Beam capacity is always rated per pair — so a beam pair rated at 5,000 pounds means you can place up to 5,000 pounds across both beams at that level.
Wire Decking
Wire mesh decking sits on top of the beams and provides a surface for pallets to rest on. This is especially important for fire code compliance — most fire marshals require wire decking because it allows sprinkler water to flow through to lower levels. Without decking, you're relying on pallets to bridge the beams, which works until a damaged pallet drops product onto someone below.
Anchoring
Every frame needs to be anchored to the floor. In seismic zones like California, the anchor specification is not optional — it's an engineered requirement. Standard wedge anchors in 1/2-inch or 3/4-inch diameter are the most common, but the specific anchor type, embedment depth, and spacing depend on the seismic calculations for your installation.

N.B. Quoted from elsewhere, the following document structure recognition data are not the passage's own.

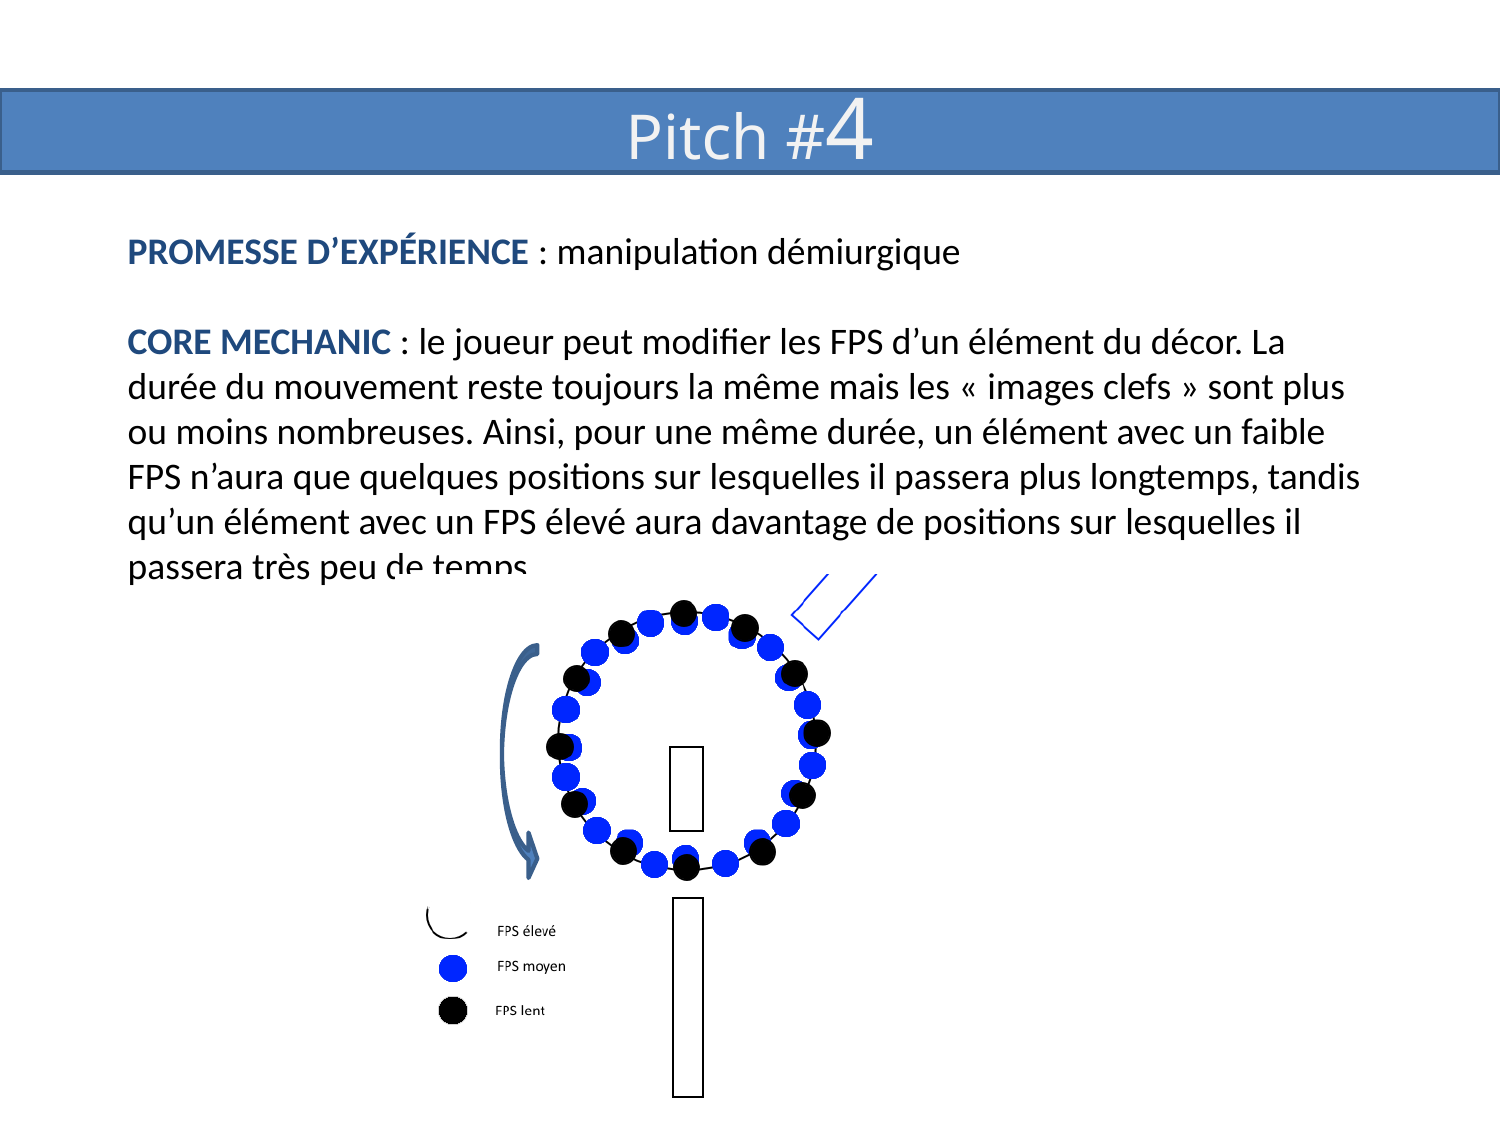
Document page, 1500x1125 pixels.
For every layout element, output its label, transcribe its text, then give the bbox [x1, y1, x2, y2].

title Pitch #4 [112, 66, 1388, 185]
text_box [0, 88, 112, 175]
text_box PROMESSE D’EXPÉRIENCE : manipulation démiurgique CORE MECHANIC : le joueur peut modifier les FPS d’un élément du décor. La durée du mouvement reste toujours la même mais les « images clefs » sont plus ou moins nombreuses. Ainsi, pour une même durée, un élément avec un faible FPS n’aura que quelques positions sur lesquelles il passera plus longtemps, tandis qu’un élément avec un FPS élevé aura davantage de positions sur lesquelles il passera très peu de temps. [112, 219, 1388, 646]
picture [395, 573, 1174, 1125]
text_box [1388, 88, 1500, 175]
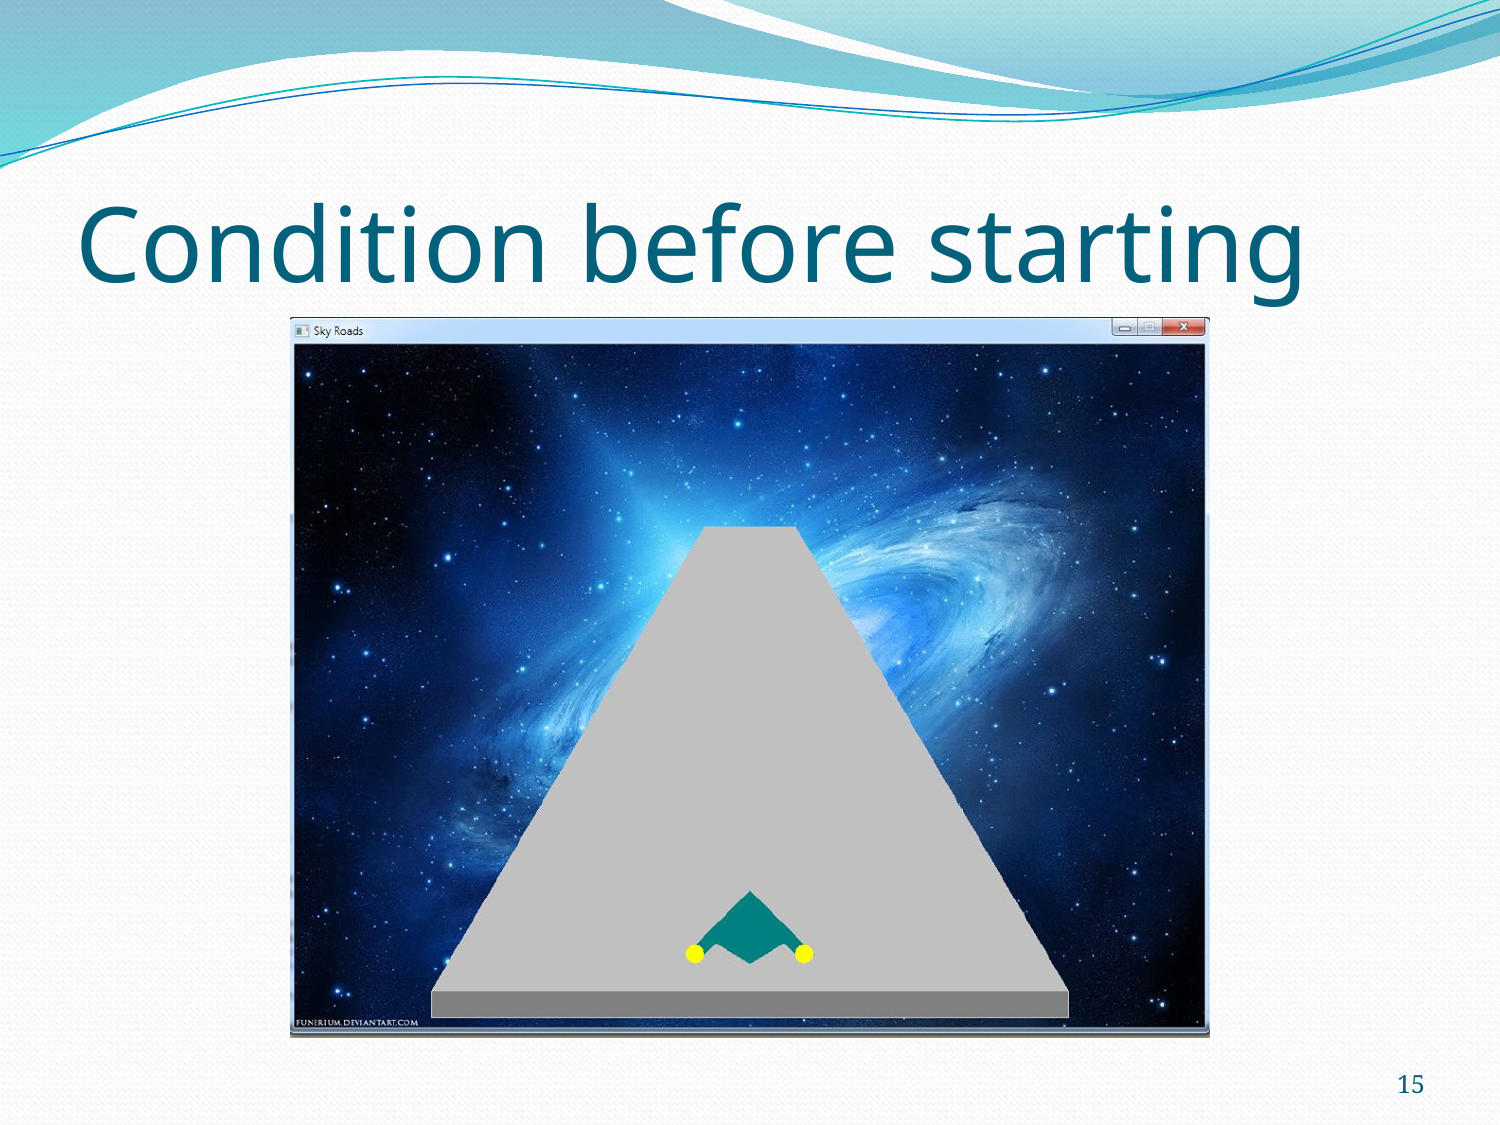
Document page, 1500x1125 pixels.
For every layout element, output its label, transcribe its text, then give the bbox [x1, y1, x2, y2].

title Condition before starting [75, 115, 1425, 303]
slide_number 15 [1299, 1042, 1425, 1103]
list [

What Most Buyers Get Wrong
Focusing on price per beam instead of total installed cost. The beams and frames might be 40% of your total project cost. Anchors, wire decking, shims, column protectors, engineering, permitting, freight, and installation make up the rest. A quote that only covers the steel is incomplete.
Ignoring seismic requirements. In California, you need PE-stamped engineering calculations and building permits for racking installations over certain heights. If your supplier doesn't mention this, they're either unfamiliar with California requirements or planning to leave that problem to you.
Not accounting for the full pallet profile. Your racking dimensions need to account for the pallet, the product on the pallet, and the overhang. A 48-inch-deep pallet in a 42-inch-deep frame with product overhanging 2 inches per side means you need beam-to-beam clearance of at least 52 inches. Getting this wrong means pallets don't fit or product hangs into the aisle.
Overlooking column protection. Forklift impacts are the number one cause of racking damage. Column protectors are inexpensive relative to the cost of a frame replacement, and they dramatically extend the life of your installation. We carry over 150 column protector products for exactly this reason.
How to Get Started
The starting point for any racking project is understanding three things: what you're storing (pallet size, weight, and product profile), how much of it you need to store (total pallet positions required), and how fast you need to access it (throughput requirements that determine your racking type).
From there, a warehouse layout design determines the optimal configuration — racking type, aisle widths, beam levels, heights, and flow direction. In California, you'll need engineering calculations and permits before installation can begin.
If you're working with a broker like J&R, the advantage is access to multiple manufacturers' product lines, which means we can spec the best-fit components rather than being locked into one brand's catalog.